Ucraina, Draghi ottiene la fiducia in Senato: “Continueremo a sostenerla”

Mario Draghi ce l’ha fatta senza neanche troppi patemi. È stata infatti approvata con 219 favorevoli, 20 contrari e 22 astenuti la risoluzione di maggioranza sulle comunicazioni del presidente del Consiglio nell’aula del Senato in merito al sostegno all’Ucraina, in vista del Consiglio europeo che si terrà il 23 e 24 giugno prossimi. Voto di Palazzo Madama giunto nelle stesse ore in cui il ministro degli Esteri Luigi Di Maio ufficializza il suo addio al M5S e la formazione di un nuovo gruppo parlamentare in sostegno del premier.

Mario Draghi in Senato

“Il governo italiano insieme ai partner Ue e G7 intende continuare a sostenere l’Ucraina come questo Parlamento ci ha chiesto di fare. – mette in chiaro Draghi aprendo il suo intervento in Senato – Il 3 giugno il Consiglio Ue ha votato l’ultimo pacchetto di sanzioni. Le sanzioni funzionano.

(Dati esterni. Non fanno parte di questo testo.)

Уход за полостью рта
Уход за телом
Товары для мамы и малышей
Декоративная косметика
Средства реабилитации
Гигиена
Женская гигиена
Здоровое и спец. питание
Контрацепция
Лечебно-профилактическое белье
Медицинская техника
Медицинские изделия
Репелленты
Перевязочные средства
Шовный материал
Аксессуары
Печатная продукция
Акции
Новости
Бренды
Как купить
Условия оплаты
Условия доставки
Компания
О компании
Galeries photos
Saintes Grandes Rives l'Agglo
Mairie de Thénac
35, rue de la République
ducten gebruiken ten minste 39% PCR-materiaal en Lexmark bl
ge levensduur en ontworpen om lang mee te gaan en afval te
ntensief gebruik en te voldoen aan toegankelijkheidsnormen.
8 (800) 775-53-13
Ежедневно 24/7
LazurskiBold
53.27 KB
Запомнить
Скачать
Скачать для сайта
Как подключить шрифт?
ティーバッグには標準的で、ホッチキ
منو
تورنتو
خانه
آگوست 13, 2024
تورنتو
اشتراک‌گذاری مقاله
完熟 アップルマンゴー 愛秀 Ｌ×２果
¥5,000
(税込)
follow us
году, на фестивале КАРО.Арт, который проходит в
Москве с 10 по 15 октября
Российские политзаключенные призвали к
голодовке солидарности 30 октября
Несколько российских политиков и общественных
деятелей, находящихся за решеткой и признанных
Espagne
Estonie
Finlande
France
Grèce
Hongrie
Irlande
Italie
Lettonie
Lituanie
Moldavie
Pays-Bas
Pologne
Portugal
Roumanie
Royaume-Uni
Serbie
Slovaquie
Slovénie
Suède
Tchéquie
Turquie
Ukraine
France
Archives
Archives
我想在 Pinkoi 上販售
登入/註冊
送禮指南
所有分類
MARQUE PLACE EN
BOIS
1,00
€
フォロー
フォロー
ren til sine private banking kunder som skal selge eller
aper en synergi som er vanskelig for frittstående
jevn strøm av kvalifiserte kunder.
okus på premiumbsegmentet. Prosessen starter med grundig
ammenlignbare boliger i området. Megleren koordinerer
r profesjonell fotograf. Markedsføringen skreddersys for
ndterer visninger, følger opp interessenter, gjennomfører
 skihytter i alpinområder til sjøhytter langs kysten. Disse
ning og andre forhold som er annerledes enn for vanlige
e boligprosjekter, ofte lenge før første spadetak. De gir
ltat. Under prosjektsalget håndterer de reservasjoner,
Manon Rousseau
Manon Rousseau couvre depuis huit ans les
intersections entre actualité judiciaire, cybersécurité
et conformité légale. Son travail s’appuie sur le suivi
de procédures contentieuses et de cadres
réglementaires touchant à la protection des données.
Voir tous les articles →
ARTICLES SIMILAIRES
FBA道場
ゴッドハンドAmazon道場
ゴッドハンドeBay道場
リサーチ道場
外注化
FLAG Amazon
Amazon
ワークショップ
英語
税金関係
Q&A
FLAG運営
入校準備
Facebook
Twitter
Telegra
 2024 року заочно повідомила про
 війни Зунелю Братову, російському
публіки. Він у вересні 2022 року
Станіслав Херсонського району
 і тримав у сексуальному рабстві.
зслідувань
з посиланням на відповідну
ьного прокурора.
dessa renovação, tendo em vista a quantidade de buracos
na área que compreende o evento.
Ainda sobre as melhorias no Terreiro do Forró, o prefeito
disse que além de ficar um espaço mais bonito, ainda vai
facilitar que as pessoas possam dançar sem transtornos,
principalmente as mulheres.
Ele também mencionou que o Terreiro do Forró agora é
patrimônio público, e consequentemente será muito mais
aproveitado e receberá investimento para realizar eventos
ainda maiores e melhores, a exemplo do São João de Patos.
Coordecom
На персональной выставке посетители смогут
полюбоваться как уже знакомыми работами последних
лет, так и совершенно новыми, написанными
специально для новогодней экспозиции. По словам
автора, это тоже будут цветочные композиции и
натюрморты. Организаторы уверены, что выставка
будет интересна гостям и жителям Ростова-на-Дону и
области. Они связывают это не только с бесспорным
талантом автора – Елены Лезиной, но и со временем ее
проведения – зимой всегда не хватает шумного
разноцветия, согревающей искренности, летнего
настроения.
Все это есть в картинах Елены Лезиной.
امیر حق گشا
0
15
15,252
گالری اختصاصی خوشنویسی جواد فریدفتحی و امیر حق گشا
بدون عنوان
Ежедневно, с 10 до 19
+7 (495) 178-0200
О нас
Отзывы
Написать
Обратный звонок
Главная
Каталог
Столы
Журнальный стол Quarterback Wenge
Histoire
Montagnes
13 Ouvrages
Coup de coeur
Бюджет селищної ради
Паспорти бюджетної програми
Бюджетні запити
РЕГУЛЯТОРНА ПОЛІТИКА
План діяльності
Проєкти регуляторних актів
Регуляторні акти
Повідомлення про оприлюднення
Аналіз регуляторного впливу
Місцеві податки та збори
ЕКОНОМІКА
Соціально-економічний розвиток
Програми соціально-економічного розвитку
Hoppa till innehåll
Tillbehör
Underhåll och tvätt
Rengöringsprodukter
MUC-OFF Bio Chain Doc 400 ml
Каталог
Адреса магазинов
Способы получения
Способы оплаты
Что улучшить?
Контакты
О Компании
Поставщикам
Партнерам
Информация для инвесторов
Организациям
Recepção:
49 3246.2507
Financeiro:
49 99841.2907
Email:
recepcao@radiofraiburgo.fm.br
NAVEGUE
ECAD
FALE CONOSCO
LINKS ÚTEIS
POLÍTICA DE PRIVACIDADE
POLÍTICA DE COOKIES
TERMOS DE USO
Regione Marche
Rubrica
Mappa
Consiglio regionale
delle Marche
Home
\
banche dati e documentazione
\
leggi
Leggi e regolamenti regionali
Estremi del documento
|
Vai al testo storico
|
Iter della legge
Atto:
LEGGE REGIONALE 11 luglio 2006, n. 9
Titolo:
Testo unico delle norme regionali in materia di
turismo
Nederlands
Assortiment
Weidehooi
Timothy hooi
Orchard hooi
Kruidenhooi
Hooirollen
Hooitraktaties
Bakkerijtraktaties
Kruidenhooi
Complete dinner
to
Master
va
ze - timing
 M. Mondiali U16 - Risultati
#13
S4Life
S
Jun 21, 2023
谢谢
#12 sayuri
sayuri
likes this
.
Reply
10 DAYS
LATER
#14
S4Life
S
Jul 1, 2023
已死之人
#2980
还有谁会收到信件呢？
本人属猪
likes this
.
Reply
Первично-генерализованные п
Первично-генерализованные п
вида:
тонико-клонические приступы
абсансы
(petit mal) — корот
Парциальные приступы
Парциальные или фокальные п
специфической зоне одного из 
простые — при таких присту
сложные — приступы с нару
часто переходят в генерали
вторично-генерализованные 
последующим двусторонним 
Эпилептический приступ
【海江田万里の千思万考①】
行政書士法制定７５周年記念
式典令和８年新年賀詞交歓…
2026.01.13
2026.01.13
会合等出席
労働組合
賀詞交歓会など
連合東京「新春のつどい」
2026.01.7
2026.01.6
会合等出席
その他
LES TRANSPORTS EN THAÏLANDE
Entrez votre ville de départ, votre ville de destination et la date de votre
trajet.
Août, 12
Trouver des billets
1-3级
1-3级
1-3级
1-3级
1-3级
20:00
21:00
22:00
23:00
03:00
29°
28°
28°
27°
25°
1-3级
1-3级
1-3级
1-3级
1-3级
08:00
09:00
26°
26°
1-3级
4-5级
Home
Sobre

I nostri canali di dialogo restano aperti, non smetteremo di sostenere la diplomazia e cercare la pace, nei termini che sceglierà l’Ucraina”, rassicura il premier.

“Ricercare la pace, superare la crisi: questo è il mandato ricevuto dal Parlamento, da voi. – prosegue Draghi – Questa è la guida della nostra azione. La strategia dell’Italia in accordo con l’Ue e il G7, si muove su due fronti. Sosteniamo l’Ucraina e imponiamo sanzioni alla Russia perché Mosca cessi le ostilità e accetti di sedersi al tavolo dei negoziato”.

“Il conflitto in atto ha innescato una crisi umanitaria di dimensione straordinaria. – sottolinea Draghi riferendosi alla crisi del grano – Sono a rischio le forniture di grano nei Paesi più poveri e nei porti ucraini sono bloccati milioni di tonnellate del raccolto precedente”. Insomma, secondo il premier “bisogna liberare le scorte che sono in magazzino per sbloccare le forniture e fare spazio al nuovo raccolto che arriverà a settembre. Negli ultimi giorni la Russia ha ridotto le forniture di gas all’Ue e all’Italia, dall’inizio della guerra il governo si è mosso con rapidità per trovare fonti alternative e grazie a questo potremo ridurre già dall’anno prossimo la dipendenza dal gas russo”, conclude.